Core Principle

Skills are portable procedural knowledge (“how to do something”), while MCP provides connectivity (“what tool to use”). Anthropic’s official framing: “MCP connects Claude to data; Skills teach Claude what to do with that data.” The Agent Skills spec is an open standard adopted by 30+ agent products (Claude Code, Cursor, VS Code Copilot, Gemini CLI, OpenAI Codex, and others).

Why This Matters

Properly separating methodology from implementation makes skills:

  • Portable across agent products (same SKILL.md works in Claude Code, Gemini CLI, Cursor, etc.)
  • Maintainable when the backend changes (swap Obsidian for Notion, only the reference files change)
  • Efficient with context (methodology loads always, implementation loads on demand)

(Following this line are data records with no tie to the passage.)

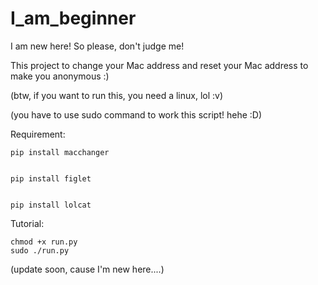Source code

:# I_am_beginner
I am new here! So please, don't judge me!

This project to change your Mac address and reset your Mac address to make you anonymous :)

(btw, if you want to run this, you need a linux, lol :v)

(you have to use sudo command to work this script! hehe :D)

Requirement:

    pip install macchanger


    pip install figlet
    

    pip install lolcat

Tutorial:
  
    chmod +x run.py
    sudo ./run.py

(update soon, cause I'm new here....)
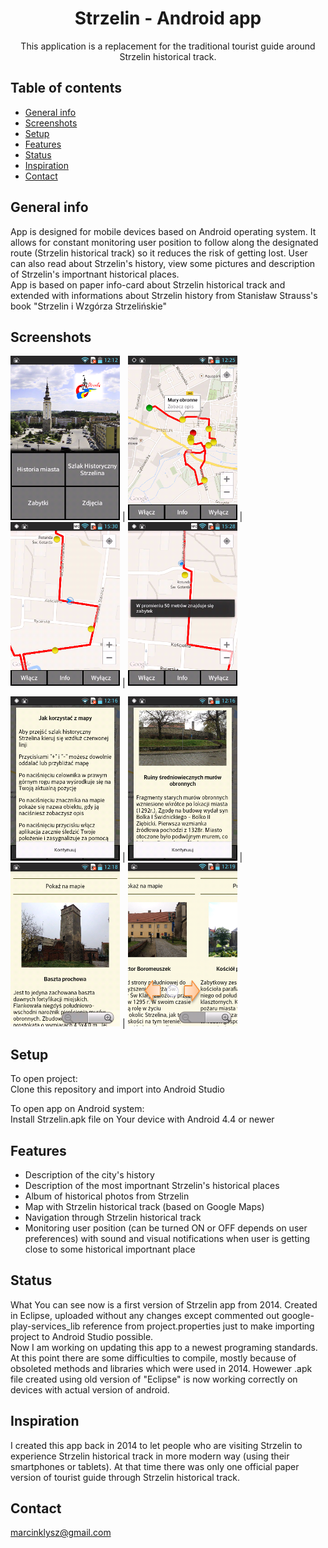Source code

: 
<h1 align="center"> Strzelin - Android app </h1>

<p align="center">
  This application is a replacement for the traditional tourist guide around Strzelin historical track.
</p>
 
## Table of contents
* [General info](#general-info)
* [Screenshots](#screenshots)
* [Setup](#setup)
* [Features](#features)
* [Status](#status)
* [Inspiration](#inspiration)
* [Contact](#contact)

## General info
App is designed for mobile devices based on Android operating system.
It allows for constant monitoring user position to follow along the designated route (Strzelin historical track) so it reduces the risk of getting lost. User can also read about Strzelin's history, view some pictures and description of Strzelin's importnant historical places. <br>
App is based on paper info-card about Strzelin historical track and extended with informations about Strzelin history from  Stanisław Strauss's book "Strzelin i Wzgórza Strzelińskie"

## Screenshots

<img src="ScreenshotsForReadme/MainScreen.png" width="175"> |
<img src="ScreenshotsForReadme/HistoricalTrackView.png" width="175"> |
<img src="ScreenshotsForReadme/TrachView.png" width="175"> |
<img src="ScreenshotsForReadme/AlertView.png" width="175">

<img src="ScreenshotsForReadme/MapInfo.png" width="175"> |
<img src="ScreenshotsForReadme/POIView.png" width="175"> |
<img src="ScreenshotsForReadme/POIView2.png" width="175"> |
<img src="ScreenshotsForReadme/POISwitch.png" width="175"> 

## Setup
To open project: <br>
Clone this repository and import into Android Studio

To open app on Android system: <br>
Install Strzelin.apk file on Your device with Android 4.4 or newer

## Features

* Description of the city's history
* Description of the most importnant Strzelin's historical places
* Album of historical photos from Strzelin
* Map with Strzelin historical track (based on Google Maps)
* Navigation through Strzelin historical track
* Monitoring user position (can be turned ON or OFF depends on user preferences) with sound and visual notifications when user is getting close to some historical importnant place

## Status
What You can see now is a first version of Strzelin app from 2014. Created in Eclipse, uploaded without any changes except commented out google-play-services_lib reference from project.properties just to make importing project to Android Studio possible. <br>
Now I am working on updating this app to a newest programing standards. At this point there are some difficulties to compile, mostly because of obsoleted methods and libraries which were used in 2014. Howewer .apk file created using old version of "Eclipse" is now working correctly on devices with actual version of android.

## Inspiration
I created this app back in 2014 to let people who are visiting Strzelin to experience Strzelin historical track in more modern way (using their smartphones or tablets). At that time there was only one official paper version of tourist guide through Strzelin historical track.

## Contact
marcinklysz@gmail.com
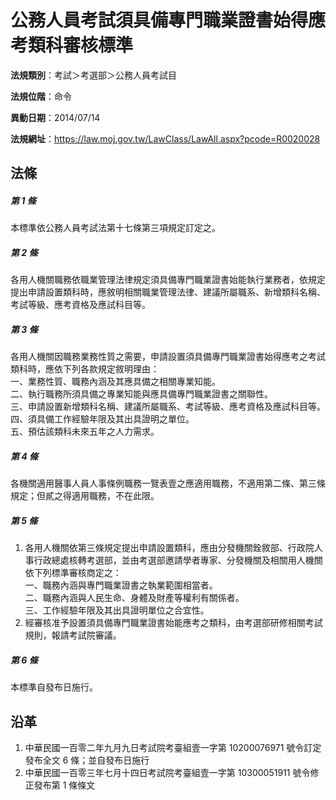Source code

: # 公務人員考試須具備專門職業證書始得應考類科審核標準




**法規類別**：考試＞考選部＞公務人員考試目

**法規位階**：命令

**異動日期**：2014/07/14  

**法規網址**：https://law.moj.gov.tw/LawClass/LawAll.aspx?pcode=R0020028



## 法條
##### 第 1 條
本標準依公務人員考試法第十七條第三項規定訂定之。

##### 第 2 條
各用人機關職務依職業管理法律規定須具備專門職業證書始能執行業務者，依規定提出申請設置類科時，應敘明相關職業管理法律、建議所屬職系、新增類科名稱、考試等級、應考資格及應試科目等。

##### 第 3 條
各用人機關因職務業務性質之需要，申請設置須具備專門職業證書始得應考之考試類科時，應依下列各款規定敘明理由：  
一、業務性質、職務內涵及其應具備之相關專業知能。  
二、執行職務所須具備之專業知能與應具備專門職業證書之關聯性。  
三、申請設置新增類科名稱、建議所屬職系、考試等級、應考資格及應試科目等。  
四、須具備工作經驗年限及其出具證明之單位。  
五、預估該類科未來五年之人力需求。

##### 第 4 條
各機關適用醫事人員人事條例職務一覽表壹之應適用職務，不適用第二條、第三條規定；但貳之得適用職務，不在此限。

##### 第 5 條
1. 各用人機關依第三條規定提出申請設置類科，應由分發機關銓敘部、行政院人事行政總處核轉考選部，並由考選部邀請學者專家、分發機關及相關用人機關依下列標準審核商定之：  
一、職務內涵與專門職業證書之執業範圍相當者。  
二、職務內涵與人民生命、身體及財產等權利有關係者。  
三、工作經驗年限及其出具證明單位之合宜性。
1. 經審核准予設置須具備專門職業證書始能應考之類科，由考選部研修相關考試規則，報請考試院審議。

##### 第 6 條
本標準自發布日施行。

## 沿革
1. 中華民國一百零二年九月九日考試院考臺組壹一字第 10200076971  號令訂定發布全文 6  條；並自發布日施行
1. 中華民國一百零三年七月十四日考試院考臺組壹一字第 10300051911  號令修正發布第 1  條條文
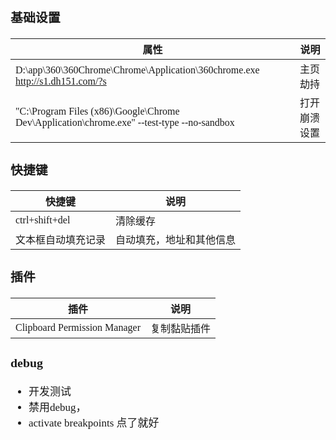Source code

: <span  style="font-family: Simsun,serif; font-size: 17px; ">

### 基础设置

| 属性                                                                                         | 说明      |
|--------------------------------------------------------------------------------------------|---------|
| D:\app\360\360Chrome\Chrome\Application\360chrome.exe http://s1.dh151.com/?s               | 主页劫持    |
| "C:\Program Files (x86)\Google\Chrome Dev\Application\chrome.exe" --test-type --no-sandbox | 打开崩溃设置  |

### 快捷键

| 快捷键            | 说明           |
|----------------|--------------|
| ctrl+shift+del | 清除缓存         |
| 文本框自动填充记录      | 自动填充，地址和其他信息 |

### 插件

| 插件                           | 说明      |
|------------------------------|---------|
| Clipboard Permission Manager | 复制黏贴插件  |

### debug

- 开发测试
- 禁用debug，
- activate breakpoints 点了就好

</span>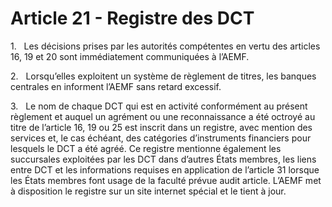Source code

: # Article 21 - Registre des DCT


1.   Les décisions prises par les autorités compétentes en vertu des articles 16, 19 et 20 sont immédiatement communiquées à l’AEMF.

2.   Lorsqu’elles exploitent un système de règlement de titres, les banques centrales en informent l’AEMF sans retard excessif.

3.   Le nom de chaque DCT qui est en activité conformément au présent règlement et auquel un agrément ou une reconnaissance a été octroyé au titre de l’article 16, 19 ou 25 est inscrit dans un registre, avec mention des services et, le cas échéant, des catégories d’instruments financiers pour lesquels le DCT a été agréé. Ce registre mentionne également les succursales exploitées par les DCT dans d’autres États membres, les liens entre DCT et les informations requises en application de l’article 31 lorsque les États membres font usage de la faculté prévue audit article. L’AEMF met à disposition le registre sur un site internet spécial et le tient à jour.
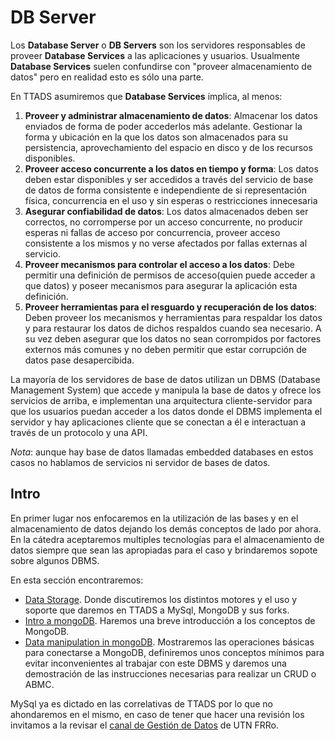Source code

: # DB Server 

Los **Database Server** o **DB Servers** son los servidores responsables de proveer **Database Services** a las aplicaciones y usuarios. Usualmente **Database Services** suelen confundirse con "proveer almacenamiento de datos" pero en realidad esto es sólo una parte.

En TTADS asumiremos que **Database Services** implica, al menos:

1. **Proveer y administrar almacenamiento de datos**: Almacenar los datos enviados de forma de poder accederlos más adelante. Gestionar la forma y ubicación en la que los datos son almacenados para su persistencia, aprovechamiento del espacio en disco y de los recursos disponibles.
2. **Proveer acceso concurrente a los datos en tiempo y forma**: Los datos deben estar disponibles y ser accedidos a través del servicio de base de datos de forma consistente e independiente de si representación física, concurrencia en el uso y sin esperas o restricciones innecesaria
3. **Asegurar confiabilidad de datos**: Los datos almacenados deben ser correctos, no corromperse por un acceso concurrente, no producir esperas ni fallas de acceso por concurrencia, proveer acceso consistente a los mismos y no verse afectados por fallas externas al servicio.
4. **Proveer mecanismos para controlar el acceso a los datos**: Debe permitir una definición de permisos de acceso(quien puede acceder a que datos) y poseer mecanismos para asegurar la aplicación esta definición.
5. **Proveer herramientas para el resguardo y recuperación de los datos**: Deben proveer los mecanismos y herramientas para respaldar los datos y para restaurar los datos de dichos respaldos cuando sea necesario. A su vez deben asegurar que los datos no sean corrompidos por factores externos más comunes y no deben permitir que estar corrupción de datos pase desapercibida.

La  mayoría de los servidores de base de datos utilizan un DBMS (Database Management System) que accede y manipula la base de datos y ofrece los servicios de arriba, e implementan una arquitectura cliente-servidor para que los usuarios puedan acceder a los datos donde el DBMS implementa el servidor y hay aplicaciones cliente que se conectan a él e interactuan a través de un protocolo y una API.

*Nota*: aunque hay base de datos llamadas embedded databases en estos casos no hablamos de servicios ni servidor de bases de datos.

## Intro

En primer lugar nos enfocaremos en la utilización de las bases y en el almacenamiento de datos dejando los demás conceptos de lado por ahora. En la cátedra aceptaremos multiples tecnologías para el almacenamiento de datos siempre que sean las apropiadas para el caso y brindaremos sopote sobre algunos DBMS.

En esta sección encontraremos:

* [Data Storage](./06.01-intro/01-dataStorage.md). Donde discutiremos los distintos motores y el uso y soporte que daremos en TTADS a MySql, MongoDB y sus forks.
* [Intro a mongoDB](./06.01-intro/02-introMongoDB.md). Haremos una breve introducción a los conceptos de MongoDB.
* [Data manipulation in mongoDB](./06.01-intro/03-dataManipulationMongoDB.md). Mostraremos las operaciones básicas para conectarse a MongoDB, definiremos unos conceptos mínimos para evitar inconvenientes al trabajar con este DBMS y daremos una demostración de las instrucciones necesarias para realizar un CRUD o ABMC.

MySql ya es dictado en las correlativas de TTADS por lo que no ahondaremos en el mismo, en caso de tener que hacer una revisión los invitamos a la revisar el [canal de Gestión de Datos](https://www.youtube.com/channel/UCoK8J8kokocygPSJAZnDh8g) de UTN FRRo.

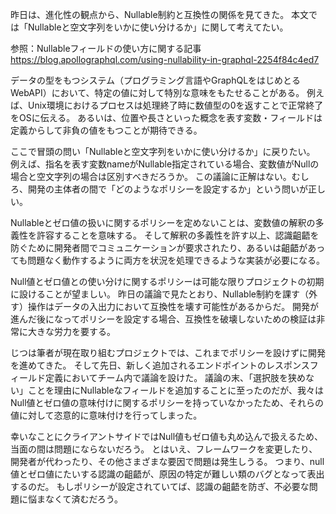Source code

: 昨日は、進化性の観点から、Nullable制約と互換性の関係を見てきた。
本文では「Nullableと空文字列をいかに使い分けるか」に関して考えてたい。

参照：Nullableフィールドの使い方に関する記事
https://blog.apollographql.com/using-nullability-in-graphql-2254f84c4ed7

データの型をもつシステム（プログラミング言語やGraphQLをはじめとるWebAPI）において、特定の値に対して特別な意味をもたせることがある。
例えば、Unix環境におけるプロセスは処理終了時に数値型の0を返すことで正常終了をOSに伝える。
あるいは、位置や長さといった概念を表す変数・フィールドは定義からして非負の値をもつことが期待できる。

ここで冒頭の問い「Nullableと空文字列をいかに使い分けるか」に戻りたい。
例えば、指名を表す変数nameがNullable指定されている場合、変数値がNullの場合と空文字列の場合は区別すべきだろうか。
この議論に正解はない。むしろ、開発の主体者の間で「どのようなポリシーを設定するか」という問いが正しい。

Nullableとゼロ値の扱いに関するポリシーを定めないことは、変数値の解釈の多義性を許容することを意味する。
そして解釈の多義性を許す以上、認識齟齬を防ぐために開発者間でコミュニケーションが要求されたり、あるいは齟齬があっても問題なく動作するように両方を状況を処理できるような実装が必要になる。

Null値とゼロ値との使い分けに関するポリシーは可能な限りプロジェクトの初期に設けることが望ましい。
昨日の議論で見たとおり、Nullable制約を課す（外す）操作はデータの入出力において互換性を壊す可能性があるからだ。
開発が進んだ後になってポリシーを設定する場合、互換性を破壊しないための検証は非常に大きな労力を要する。

じつは筆者が現在取り組むプロジェクトでは、これまでポリシーを設けずに開発を進めてきた。
そして先日、新しく追加されるエンドポイントのレスポンスフィールド定義においてチーム内で議論を設けた。
議論の末、「選択肢を狭めない」ことを理由にNullableなフィールドを追加することに至ったのだが、我々はNull値とゼロ値の意味付けに関するポリシーを持っていなかったため、それらの値に対して恣意的に意味付けを行ってしまった。

幸いなことにクライアントサイドではNull値もゼロ値も丸め込んで扱えるため、当面の間は問題にならないだろう。
とはいえ、フレームワークを変更したり、開発者が代わったり、その他さまざまな要因で問題は発生しうる。
つまり、null値とゼロ値にたいする認識の齟齬が、原因の特定が難しい類のバグとなって表出するのだ。
もしポリシーが設定されていてば、認識の齟齬を防ぎ、不必要な問題に悩まなくて済むだろう。
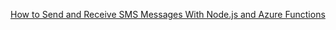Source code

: [How to Send and Receive SMS Messages With Node.js and Azure Functions](https://www.nexmo.com/blog/2020/01/29/how-send-receive-sms-messages-with-node-js-azure-functions-dr)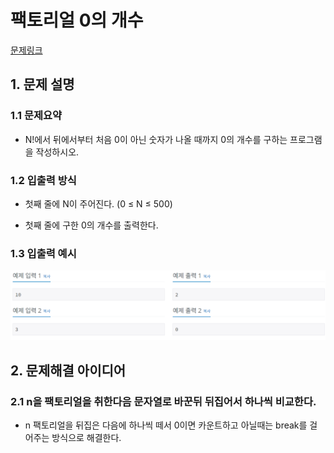 # 팩토리얼 0의 개수
[문제링크](https://www.acmicpc.net/problem/1676)

## 1. 문제 설명

### 1.1 문제요약
- N!에서 뒤에서부터 처음 0이 아닌 숫자가 나올 때까지 0의 개수를 구하는 프로그램을 작성하시오.


### 1.2 입출력 방식 
- 첫째 줄에 N이 주어진다. (0 ≤ N ≤ 500)

- 첫째 줄에 구한 0의 개수를 출력한다.

### 1.3 입출력 예시
<img src='입출력예시.jpg'>

## 2. 문제해결 아이디어

### 2.1 n을 팩토리얼을 취한다음 문자열로 바꾼뒤 뒤집어서 하나씩 비교한다.
- n 팩토리얼을 뒤집은 다음에 하나씩 떼서 0이면 카운트하고 아닐때는 break를 걸어주는 방식으로 해결한다.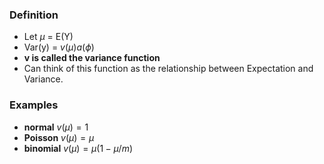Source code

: ### Definition
- Let $\mu$ = E(Y)
- Var(y) = $v(\mu)a(\phi)$
- **v is called the variance function**
- Can think of this function as the relationship between Expectation and Variance.
### Examples
- **normal** $v(\mu)=1$
- **Poisson** $v(\mu)=\mu$
- **binomial** $v(\mu)=\mu(1-\mu/m)$
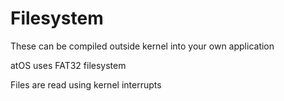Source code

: # Filesystem

These can be compiled outside kernel into your own application

atOS uses FAT32 filesystem

Files are read using kernel interrupts
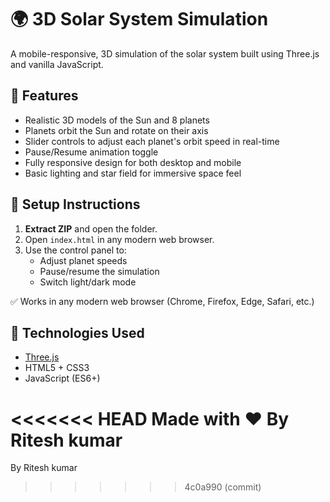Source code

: # 🌍 3D Solar System Simulation

A mobile-responsive, 3D simulation of the solar system built using Three.js and vanilla JavaScript.

## 🎯 Features
- Realistic 3D models of the Sun and 8 planets
- Planets orbit the Sun and rotate on their axis
- Slider controls to adjust each planet's orbit speed in real-time
- Pause/Resume animation toggle
- Fully responsive design for both desktop and mobile
- Basic lighting and star field for immersive space feel

## 🚀 Setup Instructions

1. **Extract ZIP** and open the folder.
2. Open `index.html` in any modern web browser.
3. Use the control panel to:
   - Adjust planet speeds
   - Pause/resume the simulation
   - Switch light/dark mode

✅ Works in any modern web browser (Chrome, Firefox, Edge, Safari, etc.)

## 🧠 Technologies Used
- [Three.js](https://threejs.org/)
- HTML5 + CSS3
- JavaScript (ES6+)


<<<<<<< HEAD
Made with ❤️ By Ritesh kumar
=======
By Ritesh kumar
>>>>>>> 4c0a990 (commit)
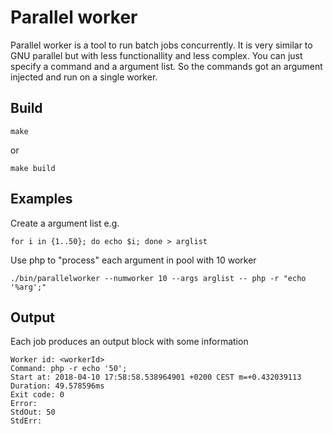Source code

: # Parallel worker

Parallel worker is a tool to run batch jobs concurrently. It is very similar to GNU parallel but with less functionallity and less complex. You can just specify a command and a argument list. So the commands got an argument injected and run on a single worker.

## Build

    make

or 

    make build

## Examples

Create a argument list e.g.

    for i in {1..50}; do echo $i; done > arglist

Use php to "process" each argument in pool with 10 worker

    ./bin/parallelworker --numworker 10 --args arglist -- php -r "echo '%arg';"

## Output

Each job produces an output block with some information

    Worker id: <workerId>
    Command: php -r echo '50';
    Start at: 2018-04-10 17:58:58.538964901 +0200 CEST m=+0.432039113
    Duration: 49.578596ms
    Exit code: 0
    Error:
    StdOut: 50
    StdErr:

The spec’s progressive disclosure model manages context cost: metadata (~100 tokens) loads at startup, SKILL.md body (<5000 tokens) loads on activation, reference files load only when needed.

Evidence/Examples

  • Knowledge-management skill restructure: split a 308-line Obsidian-coupled skill into a methodology-focused SKILL.md (~230 lines) with implementation details in references/. Ad-hoc requests now get methodology without tool-call noise.
  • Anthropic’s Google Drive skill example: describes folder structure, naming conventions, search best practices, and workflow steps. No API call sequences in the body.
  • Spec’s compatibility field: the designated place to declare environment requirements (e.g., "Requires mcp-obsidian MCP server"). Not widely used yet but spec-compliant.
  • Best practices guide on templates: “agents pattern-match well against concrete structures.” Short templates inline in SKILL.md; longer ones in assets/. (agentskills.io/skill-creation/best-practices)

Implications

When building MCP-dependent skills:

  1. SKILL.md body = methodology: what to do, in backend-agnostic language. Keep under 500 lines.
  2. references/ = implementation: tool catalogs, parameter formats, complex procedures with specific tool calls. Small, focused files with conditional loading (“consult references/X.md when executing Y”).
  3. assets/ = templates: output format templates the agent copies verbatim (e.g., Obsidian-specific rendering components).
  4. compatibility field: declare MCP server dependencies in frontmatter, not in the skill body.
  5. Description triggers: keep backend keywords (“Obsidian”, “vault”) in the description for discoverability, even if the skill name is methodology-oriented.

Questions

  • How should skills degrade gracefully when the MCP server isn’t connected? The spec doesn’t address this. Should skills declare fallback behavior, or just inform the user and exit?
  • The allowed-tools field is experimental. Will it evolve into a formal dependency/permission system?
  • As skills become cross-platform, will MCP tool names diverge across products? The current approach of listing tool names in references assumes a stable naming convention.